The Wall Street Journal has a story about a new bond being issued by the GSEs (HT: Nick Timiraos). They are starting to issue bonds that, as far as I can tell, basically take the default risk when there is a systemic default crisis. This is similar to the CDO securities that collapsed when defaults rose across MBS pools.
This seems like precisely the wrong direction to take. And, I think that this is a good example of how critical one's prior estimation of the robustness of markets is to one's policy conclusions. In an economy with extensive bank regulation and a fiat currency, I submit that systemic risks are, practically by definition, a public problem. If a variety of public institutions have broad influence over the value of the currency, the growth of mortgage lending, and general cyclical banking postures, then the responsibility of systemic risks should be socialized. If you blame the housing bust on private investors and banks, then this must sound like madness. But, even most of the people I hear arguing that the bulk of the expansion was a demand-side bubble are basically building their arguments on public institutions - an overly accommodative Fed, the GSE's, the CRA, etc.
If the sort of proto-Austrian business cycle view that seems to be common is true - that the Fed caused the economy and the housing market to overheat in the 2000s - then why shouldn't taxpayers take the losses? Isn't the idea in that point of view that the "overheating" is an inevitable tragedy-of-the-commons problem? Why should the hapless private investors who are supposedly misled into making suboptimal investments take the loss? Losses should come from individual errors, not from being captive on some public-policy roller coaster.
Now, I don't agree with those assessments of the housing boom. I think any excesses were a fairly small, and late in the cycle, that most of the rising prices were a reflection of supply constraints, and that most of the public errors were errors of demand-deprivation. But, in the end, my position shouldn't lead to a significantly different public posture than the pro-bubble narratives. In both narratives, the responsibility for systemic losses should be social.

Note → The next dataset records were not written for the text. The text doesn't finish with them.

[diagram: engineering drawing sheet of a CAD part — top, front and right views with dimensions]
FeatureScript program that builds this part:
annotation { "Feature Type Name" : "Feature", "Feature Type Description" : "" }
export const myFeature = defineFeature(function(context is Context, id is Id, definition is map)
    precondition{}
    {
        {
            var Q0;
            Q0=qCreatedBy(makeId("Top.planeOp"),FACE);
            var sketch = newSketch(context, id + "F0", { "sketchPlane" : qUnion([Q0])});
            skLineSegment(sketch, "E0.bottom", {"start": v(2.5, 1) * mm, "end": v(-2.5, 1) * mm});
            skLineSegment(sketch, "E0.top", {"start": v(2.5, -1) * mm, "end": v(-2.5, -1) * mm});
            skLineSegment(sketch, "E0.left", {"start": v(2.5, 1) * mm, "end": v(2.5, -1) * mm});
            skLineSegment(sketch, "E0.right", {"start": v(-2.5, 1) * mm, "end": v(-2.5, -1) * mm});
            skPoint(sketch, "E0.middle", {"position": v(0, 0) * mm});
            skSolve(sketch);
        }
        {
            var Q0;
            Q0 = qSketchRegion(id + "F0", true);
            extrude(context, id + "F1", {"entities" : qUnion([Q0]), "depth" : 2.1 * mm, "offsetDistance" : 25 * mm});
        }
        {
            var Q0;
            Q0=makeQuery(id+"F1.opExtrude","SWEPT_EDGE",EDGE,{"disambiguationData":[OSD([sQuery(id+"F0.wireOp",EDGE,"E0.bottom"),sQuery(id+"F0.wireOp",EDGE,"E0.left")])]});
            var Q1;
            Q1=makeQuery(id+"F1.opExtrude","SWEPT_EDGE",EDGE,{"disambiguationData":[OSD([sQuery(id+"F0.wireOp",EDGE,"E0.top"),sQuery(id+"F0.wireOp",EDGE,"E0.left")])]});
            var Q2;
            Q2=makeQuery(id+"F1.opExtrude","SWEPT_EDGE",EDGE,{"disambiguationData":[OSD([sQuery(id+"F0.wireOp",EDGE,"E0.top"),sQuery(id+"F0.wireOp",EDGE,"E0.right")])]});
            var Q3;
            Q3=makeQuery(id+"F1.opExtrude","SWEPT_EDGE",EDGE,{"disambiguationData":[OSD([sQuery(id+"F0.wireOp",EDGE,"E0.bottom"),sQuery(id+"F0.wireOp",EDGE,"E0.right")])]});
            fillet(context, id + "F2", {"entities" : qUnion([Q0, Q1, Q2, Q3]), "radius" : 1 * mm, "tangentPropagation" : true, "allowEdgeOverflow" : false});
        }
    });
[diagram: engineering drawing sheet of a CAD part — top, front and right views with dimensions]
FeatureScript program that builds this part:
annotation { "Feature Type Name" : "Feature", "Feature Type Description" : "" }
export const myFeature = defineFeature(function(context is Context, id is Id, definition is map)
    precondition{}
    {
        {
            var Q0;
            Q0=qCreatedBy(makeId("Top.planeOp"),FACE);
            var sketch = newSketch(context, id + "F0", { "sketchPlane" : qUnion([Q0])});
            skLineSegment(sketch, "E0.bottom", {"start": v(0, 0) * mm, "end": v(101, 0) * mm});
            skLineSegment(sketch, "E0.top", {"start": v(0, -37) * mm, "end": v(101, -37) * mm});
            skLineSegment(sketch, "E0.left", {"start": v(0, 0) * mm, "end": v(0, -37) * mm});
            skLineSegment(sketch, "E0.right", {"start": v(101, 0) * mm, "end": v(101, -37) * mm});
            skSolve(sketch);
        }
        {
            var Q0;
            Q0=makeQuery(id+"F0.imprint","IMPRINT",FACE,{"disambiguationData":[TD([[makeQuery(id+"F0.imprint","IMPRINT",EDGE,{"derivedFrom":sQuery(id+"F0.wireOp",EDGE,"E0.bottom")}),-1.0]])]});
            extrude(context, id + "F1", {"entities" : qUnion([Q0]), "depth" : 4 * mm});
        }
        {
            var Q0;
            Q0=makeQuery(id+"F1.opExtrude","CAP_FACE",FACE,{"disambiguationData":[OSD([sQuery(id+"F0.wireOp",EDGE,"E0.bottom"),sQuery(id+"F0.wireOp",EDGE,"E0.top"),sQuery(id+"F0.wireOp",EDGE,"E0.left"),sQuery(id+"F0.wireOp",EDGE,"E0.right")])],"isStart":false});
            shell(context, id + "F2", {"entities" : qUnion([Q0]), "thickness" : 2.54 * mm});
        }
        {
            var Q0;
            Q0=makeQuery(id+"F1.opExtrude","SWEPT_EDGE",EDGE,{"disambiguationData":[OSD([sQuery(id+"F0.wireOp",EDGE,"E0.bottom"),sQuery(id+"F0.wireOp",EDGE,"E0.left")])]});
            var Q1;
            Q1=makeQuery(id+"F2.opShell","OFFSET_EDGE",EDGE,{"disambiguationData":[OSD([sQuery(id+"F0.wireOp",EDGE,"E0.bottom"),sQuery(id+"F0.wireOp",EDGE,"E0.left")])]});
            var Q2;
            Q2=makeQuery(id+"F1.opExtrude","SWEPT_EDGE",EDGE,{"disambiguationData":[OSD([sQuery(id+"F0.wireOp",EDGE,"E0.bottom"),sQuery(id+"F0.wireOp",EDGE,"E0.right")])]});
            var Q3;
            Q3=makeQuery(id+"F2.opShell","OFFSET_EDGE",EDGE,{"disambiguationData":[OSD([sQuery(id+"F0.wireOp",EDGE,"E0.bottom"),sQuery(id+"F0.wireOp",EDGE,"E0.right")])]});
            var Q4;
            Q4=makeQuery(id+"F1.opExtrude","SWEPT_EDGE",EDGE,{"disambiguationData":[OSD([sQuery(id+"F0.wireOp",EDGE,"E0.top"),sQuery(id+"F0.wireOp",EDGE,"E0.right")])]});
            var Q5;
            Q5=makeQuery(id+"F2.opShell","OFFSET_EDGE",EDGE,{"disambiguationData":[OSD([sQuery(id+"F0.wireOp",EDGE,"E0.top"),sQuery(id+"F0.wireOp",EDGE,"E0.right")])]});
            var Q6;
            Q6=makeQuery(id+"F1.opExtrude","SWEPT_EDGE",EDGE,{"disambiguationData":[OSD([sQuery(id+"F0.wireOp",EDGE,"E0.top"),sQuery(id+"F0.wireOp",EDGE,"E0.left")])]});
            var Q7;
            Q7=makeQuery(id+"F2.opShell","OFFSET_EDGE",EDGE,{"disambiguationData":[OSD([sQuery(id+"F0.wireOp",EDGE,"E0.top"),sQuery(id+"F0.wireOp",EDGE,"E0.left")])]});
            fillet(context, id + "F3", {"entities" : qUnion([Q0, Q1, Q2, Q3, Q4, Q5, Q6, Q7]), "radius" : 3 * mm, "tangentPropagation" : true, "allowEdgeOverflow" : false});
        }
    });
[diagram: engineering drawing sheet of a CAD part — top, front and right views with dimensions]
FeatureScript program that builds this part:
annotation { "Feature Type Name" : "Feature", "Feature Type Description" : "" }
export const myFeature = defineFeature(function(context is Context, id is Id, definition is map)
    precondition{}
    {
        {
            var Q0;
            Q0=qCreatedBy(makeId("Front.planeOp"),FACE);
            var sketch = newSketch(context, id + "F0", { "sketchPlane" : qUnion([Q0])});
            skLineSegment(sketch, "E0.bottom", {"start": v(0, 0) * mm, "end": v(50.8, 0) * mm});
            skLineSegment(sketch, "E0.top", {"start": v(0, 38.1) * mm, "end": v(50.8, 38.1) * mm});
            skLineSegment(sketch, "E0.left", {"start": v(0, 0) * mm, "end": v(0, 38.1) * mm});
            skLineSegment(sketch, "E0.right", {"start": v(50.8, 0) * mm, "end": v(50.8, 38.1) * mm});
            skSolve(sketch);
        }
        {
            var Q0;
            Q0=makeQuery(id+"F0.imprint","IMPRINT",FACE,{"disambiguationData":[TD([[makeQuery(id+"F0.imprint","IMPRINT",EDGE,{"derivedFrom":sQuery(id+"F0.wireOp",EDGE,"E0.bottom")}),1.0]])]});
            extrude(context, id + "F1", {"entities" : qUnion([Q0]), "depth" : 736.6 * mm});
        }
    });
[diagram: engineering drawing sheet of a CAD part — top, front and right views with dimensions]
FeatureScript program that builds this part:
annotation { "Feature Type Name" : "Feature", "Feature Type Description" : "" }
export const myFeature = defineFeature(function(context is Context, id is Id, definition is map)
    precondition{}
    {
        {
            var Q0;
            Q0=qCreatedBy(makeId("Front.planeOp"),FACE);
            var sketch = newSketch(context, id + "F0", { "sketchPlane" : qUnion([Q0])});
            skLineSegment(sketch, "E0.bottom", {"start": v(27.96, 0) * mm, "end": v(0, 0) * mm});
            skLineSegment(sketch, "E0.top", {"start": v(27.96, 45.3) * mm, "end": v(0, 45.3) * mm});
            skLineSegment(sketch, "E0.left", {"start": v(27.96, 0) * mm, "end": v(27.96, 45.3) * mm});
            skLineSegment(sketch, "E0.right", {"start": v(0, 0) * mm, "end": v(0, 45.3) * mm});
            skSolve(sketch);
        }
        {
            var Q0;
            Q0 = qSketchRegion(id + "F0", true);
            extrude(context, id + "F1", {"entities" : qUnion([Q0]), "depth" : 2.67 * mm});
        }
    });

I suspect that most of the de facto benefits that might come from having the GSE's come from the fact that, in an economy with a fiat currency, matching balance sheet risks between nominal debts and real collateral is difficult, both because inflation is potentially unanchored, and because nominal shocks can create systemic default events. So, if the GSE's are socially useful, it seems that one of those uses is to take on that default risk. Does anyone believe that we would have been better off in the crisis if the GSE's hadn't absorbed much of those temporary losses?
In private MBS markets, the systemic risk seems like an unavoidable cost. Modern Portfolio Theory is based on the idea that systemic risk earns a premium because it is unavoidable. I don't see how there is even a natural buyer for these bonds. It's not like we have a shortage of systemic risk and institutions are trying to find ways to add more. Institutions earn a premium by taking systemic risk for others.
This is one of the benefits of NGDP level targeting - that it might lower systemic risk, and therefore lower the premium required for risk-taking investments. Thinking about the GSE's in this way, and thinking about the social responsibility for systemic economic issues in a mixed economy, thinking outside the box a bit, maybe government should consider taking on more systemic risk. Maybe we should issue Treasuries and use the public funds to purchases broad shares in equities - like an S&P500 basket, or a Russell or Wilshire total market basket. Maybe the best public investment strategy is to make private investment naturally short on systemic risk and long on idiosyncratic risks. Private investors don't want systemic risk. It pays a premium because it poses a problem. But, also, this would put public institutions in a position of having a strong incentive to avoid systemic crises. Some might argue that we have been privatizing gains and socializing losses. Is there a way to socialize systemic gains while keeping idiosyncratic gains private?
Whatever the answer, and whatever set of adjustments we need to make to our real estate funding conventions, selling bonds on the systemic risks of the GSE pools hardly seems like a helpful change.